[Collected data]
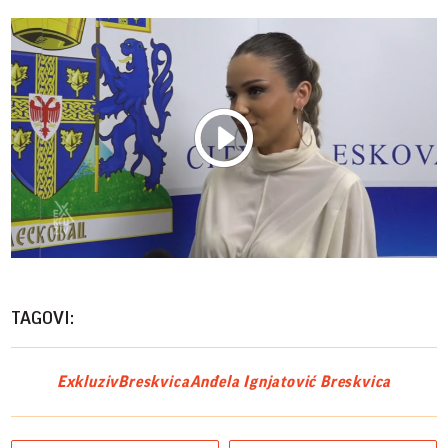
Play
Vide
TAGOVI:
Exkluziv
Breskvica
Anđela Ignjatović Breskvica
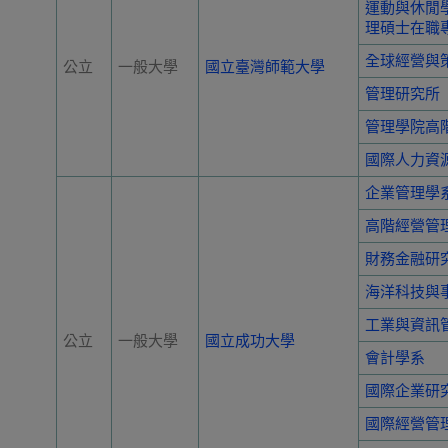
運動與休閒
理碩士在職
全球經營與
公立
一般大學
國立臺灣師範大學
管理研究所
管理學院高
國際人力資
企業管理學
高階經營管
財務金融研
海洋科技與
工業與資訊
公立
一般大學
國立成功大學
會計學系
國際企業研
國際經營管理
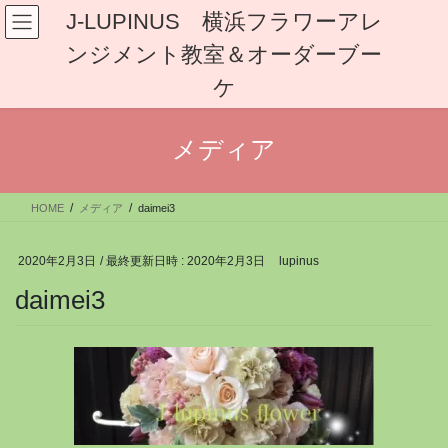
コ
ナ
J-LUPINUS 横浜フラワーアレ
ン
ビ
ンジメント教室＆オーダーブー
テ
ゲ
ン
ー
ケ
ツ
シ
へ
ョ
ス
ン
メディア
キ
に
ッ
移
プ
動
HOME
メディア
daimei3
2020年2月3日
/ 最終更新日時 :
2020年2月3日
lupinus
daimei3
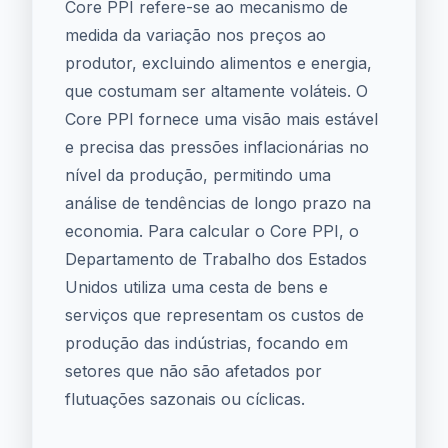
Core PPI refere-se ao mecanismo de
medida da variação nos preços ao
produtor, excluindo alimentos e energia,
que costumam ser altamente voláteis. O
Core PPI fornece uma visão mais estável
e precisa das pressões inflacionárias no
nível da produção, permitindo uma
análise de tendências de longo prazo na
economia. Para calcular o Core PPI, o
Departamento de Trabalho dos Estados
Unidos utiliza uma cesta de bens e
serviços que representam os custos de
produção das indústrias, focando em
setores que não são afetados por
flutuações sazonais ou cíclicas.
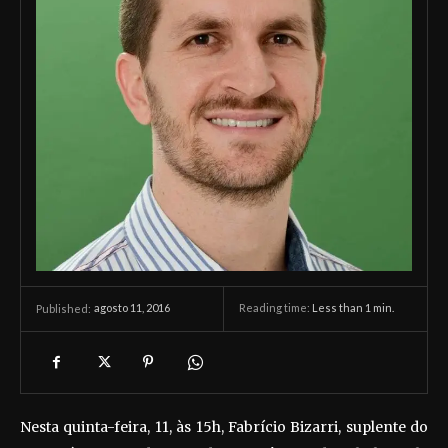
agosto 11, 2016
Reading time:
Less than 1
min.
Published:
Nesta quinta-feira, 11, às 15h, Fabrício Bizarri, suplente do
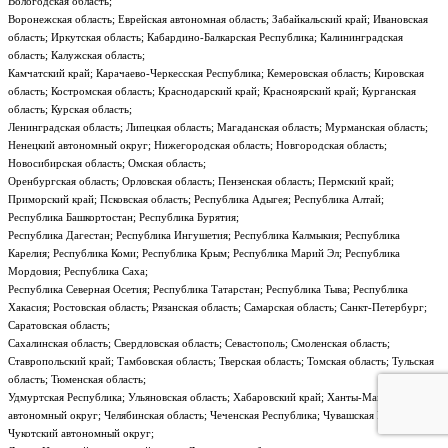
Вологодская область;
Воронежская область; Еврейская автономная область; Забайкальский край; Ивановская
область; Иркутская область; Кабардино-Балкарская Республика; Калининградская
область; Калужская область;
Камчатский край; Карачаево-Черкесская Республика; Кемеровская область; Кировская
область; Костромская область; Краснодарский край; Красноярский край; Курганская
область; Курская область;
Ленинградская область; Липецкая область; Магаданская область; Мурманская область;
Ненецкий автономный округ; Нижегородская область; Новгородская область;
Новосибирская область; Омская область;
Оренбургская область; Орловская область; Пензенская область; Пермский край;
Приморский край; Псковская область; Республика Адыгея; Республика Алтай;
Республика Башкортостан; Республика Бурятия;
Республика Дагестан; Республика Ингушетия; Республика Калмыкия; Республика
Карелия; Республика Коми; Республика Крым; Республика Марий Эл; Республика
Мордовия; Республика Саха;
Республика Северная Осетия; Республика Татарстан; Республика Тыва; Республика
Хакасия; Ростовская область; Рязанская область; Самарская область; Санкт-Петербург;
Саратовская область;
Сахалинская область; Свердловская область; Севастополь; Смоленская область;
Ставропольский край; Тамбовская область; Тверская область; Томская область; Тульская
область; Тюменская область;
Удмуртская Республика; Ульяновская область; Хабаровский край; Ханты-Мансийский
автономный округ; Челябинская область; Чеченская Республика; Чувашская Республика;
Чукотский автономный округ;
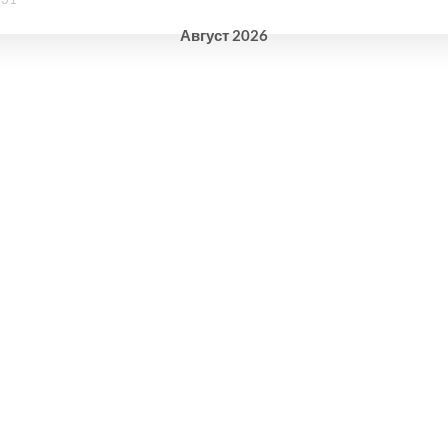
Август
2026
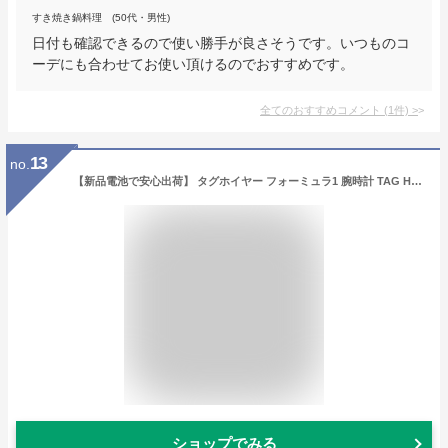
すき焼き鍋料理 (50代・男性)
日付も確認できるので使い勝手が良さそうです。いつものコ
ーデにも合わせてお使い頂けるのでおすすめです。
全てのおすすめコメント
(
1
件)
>
13
no.
【新品電池で安心出荷】 タグホイヤー フォーミュラ1 腕時計 TAG Heuer FORMULA 1 WAZ111A.BA0875 ブラック メンズ ブランド 時計 新品
ショップでみる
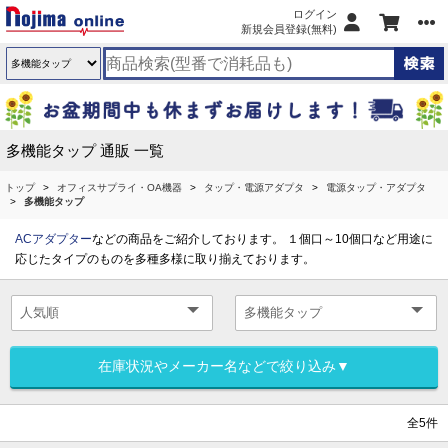
ログイン
新規会員登録(無料)
多機能タップ 通販 一覧
トップ
オフィスサプライ・OA機器
タップ・電源アダプタ
電源タップ・アダプタ
多機能タップ
ACアダプター
などの商品をご紹介しております。 １個口～10個口など用途に
応じたタイプのものを多種多様に取り揃えております。
在庫状況やメーカー名などで絞り込み▼
全5件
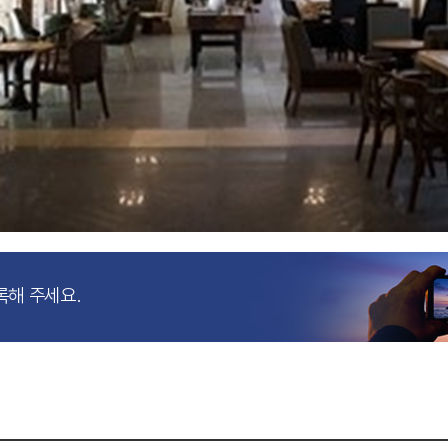
록해 주세요.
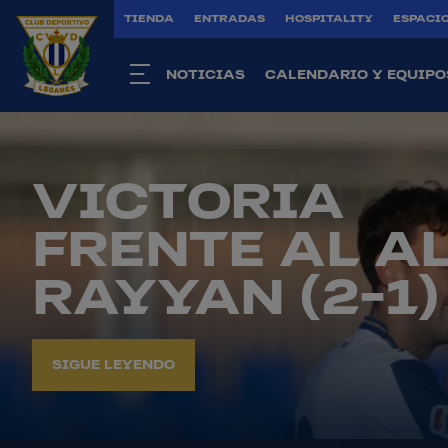
TIENDA
ENTRADAS
HOSPITALITY
ESPACIO
NOTICIAS
CALENDARIO Y EQUIPO
VICTORIA
FRENTE AL AL
RAYYAN (2-1)
SIGUE LEYENDO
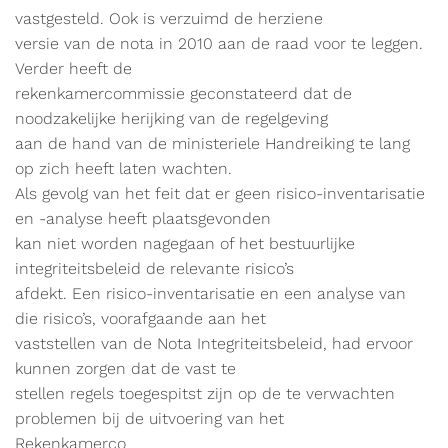
vastgesteld. Ook is verzuimd de herziene
versie van de nota in 2010 aan de raad voor te leggen.
Verder heeft de
rekenkamercommissie geconstateerd dat de
noodzakelijke herijking van de regelgeving
aan de hand van de ministeriele Handreiking te lang
op zich heeft laten wachten.
Als gevolg van het feit dat er geen risico-inventarisatie
en -analyse heeft plaatsgevonden
kan niet worden nagegaan of het bestuurlijke
integriteitsbeleid de relevante risico’s
afdekt. Een risico-inventarisatie en een analyse van
die risico’s, voorafgaande aan het
vaststellen van de Nota Integriteitsbeleid, had ervoor
kunnen zorgen dat de vast te
stellen regels toegespitst zijn op de te verwachten
problemen bij de uitvoering van het
Rekenkamerco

- JOB ITEM: Go through the entries and copy each line holding the string "Core".

- SOLUTION FOR THIS PROBLEM:
Core PPI refere-se ao mecanismo de
Core PPI fornece uma visão mais estável
economia. Para calcular o Core PPI, o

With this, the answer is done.